Remember that movie that was only famous for its beaver shot but not for actually being a good movie? Yeah, let's make another one of those.\ Well put, David Spade, well put. Spade was referring to the baffling decision to make a sequel to 1992's ""Basic Instinct,"" a trashy thriller scripted by notoriously-overpaid sleaze peddler Joe Eszterhas (""Showgirls,"" ""Jade"") and directed by Paul Verhoeven (""Starship Troopers,"" ""RoboCop,"" ""Total Recall"").
While nobody will ever mistake it for being a legitimately decent movie, ""Basic Instinct"" launched Sharon Stone's career, emerged as the most exploitative of Michael Douglas' pantheon of sexcapade cinema and was overall a fun, campy exercise in kitschy overkill. And yes, it still is most infamous for its interrogation scene in which Stone sultrily proves to a room full of detectives that she indeed prefers to go commando.
For some time, it seemed that a sequel would come along any day, but the project remained stalled in developmental hell with the occasional rumor that it was back on track. Now, 14 years later, we've got ""Basic Instinct 2: Risk Addiction,"" and although almost everyone expected it to be terrible, certainly no one predicted it would be this awful. This film is strenuously bad and a significant failure on every conceivable level; a pristine example of corporate profit-lust flying in the face of common sense, it is one of the most inept movies ever made.

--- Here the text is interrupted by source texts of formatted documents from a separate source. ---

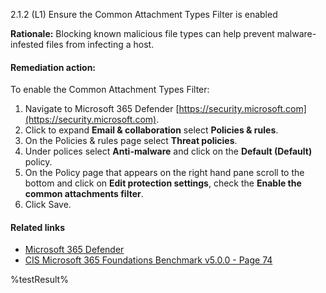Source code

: 2.1.2 (L1) Ensure the Common Attachment Types Filter is enabled

**Rationale:**
Blocking known malicious file types can help prevent malware-infested files from infecting a host.

#### Remediation action:

To enable the Common Attachment Types Filter:
1. Navigate to Microsoft 365 Defender [https://security.microsoft.com](https://security.microsoft.com).
2. Click to expand **Email & collaboration** select **Policies & rules**.
3. On the Policies & rules page select **Threat policies**.
4. Under polices select **Anti-malware** and click on the **Default (Default)** policy.
5. On the Policy page that appears on the right hand pane scroll to the bottom and click on **Edit protection settings**, check the **Enable the common attachments filter**.
6. Click Save.

#### Related links

* [Microsoft 365 Defender](https://security.microsoft.com)
* [CIS Microsoft 365 Foundations Benchmark v5.0.0 - Page 74](https://www.cisecurity.org/benchmark/microsoft_365)

<!--- Results --->
%testResult%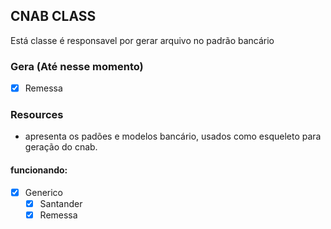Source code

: ## CNAB CLASS

Está classe é responsavel por gerar arquivo no padrão bancário

### Gera  (Até nesse momento)
 - [x] Remessa

### Resources

- apresenta os padões e modelos bancário, usados como esqueleto para geração do cnab.

#### funcionando:
- [x] Generico
    - [x] Santander
    - [x] Remessa
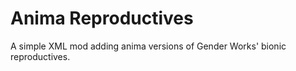 # Anima Reproductives

A simple XML mod adding anima versions of Gender Works' bionic reproductives.
 

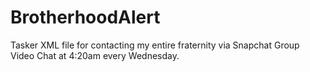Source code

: # BrotherhoodAlert
Tasker XML file for contacting my entire fraternity via Snapchat Group Video Chat at 4:20am every Wednesday.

Stone returns as Catherine Tramell, the seductive, promiscuous novelist whose potboilers always seem to parallel the murderous events that befall her acquaintances. This time, she is being investigated for her dubious role in a car accident involving reckless speeding, a crotch massage and the mysterious, drug-related death of her footballer lover. Her avowed nemesis, crabby Scotland Yard detective Roy Washburn (David Thewlis), has her psychologically evaluated by Dr. Michael Glass (David Morrissey), a gravely professional shrink who diagnoses her with ""risk addiction,"" a simplified psychobabble definition that highlights the film's thematic concerns in a most painfully obvious way. Pretty soon, Tramell has set her sights on Glass and is seeing him for therapy, and unsurprisingly the bodies start to pile up yet again.
Aside from the energetic, appallingly-conceived opening scene, ""Basic Instinct 2"" is leaden and tedious. Compared with Verhoeven's shrewd, insidious B-movies or Eszterhas's go-for-broke sordidness, this film is boring, sluggish trash—a torpid mass of atrocious acting (even from members of its talented ensemble), poor screenwriting and embarrassing bouts of self-referential, cutesy attempts at humor.
""Basic Instinct"" was stupid but kind of sexy, as its bedroom misadventures were integral to the plot, but this stagnant update is curiously devoid of any semi-interesting carnal antics. Instead, Michael Caton-Jones (a director whose best film, ""Rob Roy,"" is still the poor man's ""Braveheart"") and his hack screenwriters opt to foist upon us endless scenes of supposedly enticing, titillating ... conversation. Try as she might, Stone can't sell howler lines like, ""Even Oedipus didn't see his mother coming,"" and expressionless counterpart Morrissey's stunning blandness doesn't help matters either. When it finally gets around to the sex, it's the kind of joyless pelvic thrusting you'd expect from something on late-night Skin-e-max, where it looks more like the guy is attempting to hump the girl's belly button.
While Stone comes across less as a slinking man-killer and more as a slutty teen trapped in the body of a gracefully aging (but still aging) grandmother, Morrissey reminds of Liam Neeson without a single vestige of charisma. Morrissey is so wooden he makes Steven Seagal look like Laurence Olivier, and for all of her dusty feminine wiles, Stone might as well be coming on to the wall. The film's stillborn drama is exacerbated by its super-glossy production design which, for all its shiny interiors and almost futuristic architecture, only serves to remind us more and more of the similar-looking ""Catwoman,"" Stone's last foray into Razzie-bait territory.
""Basic Instinct 2"" is a whopping misfire lacking any eroticism, purpose or curiosity as a piece of certifiable camp. Unless they wait another 14 years to make a sequel called ""Basic Instinct 3: Wanton Geriatric,"" in which Tramell beguiles the handsome-but-troubled orderly in her posh nursing home, ""Basic Instinct 2: Risk Addiction"" is Stone's most embarrassing hour.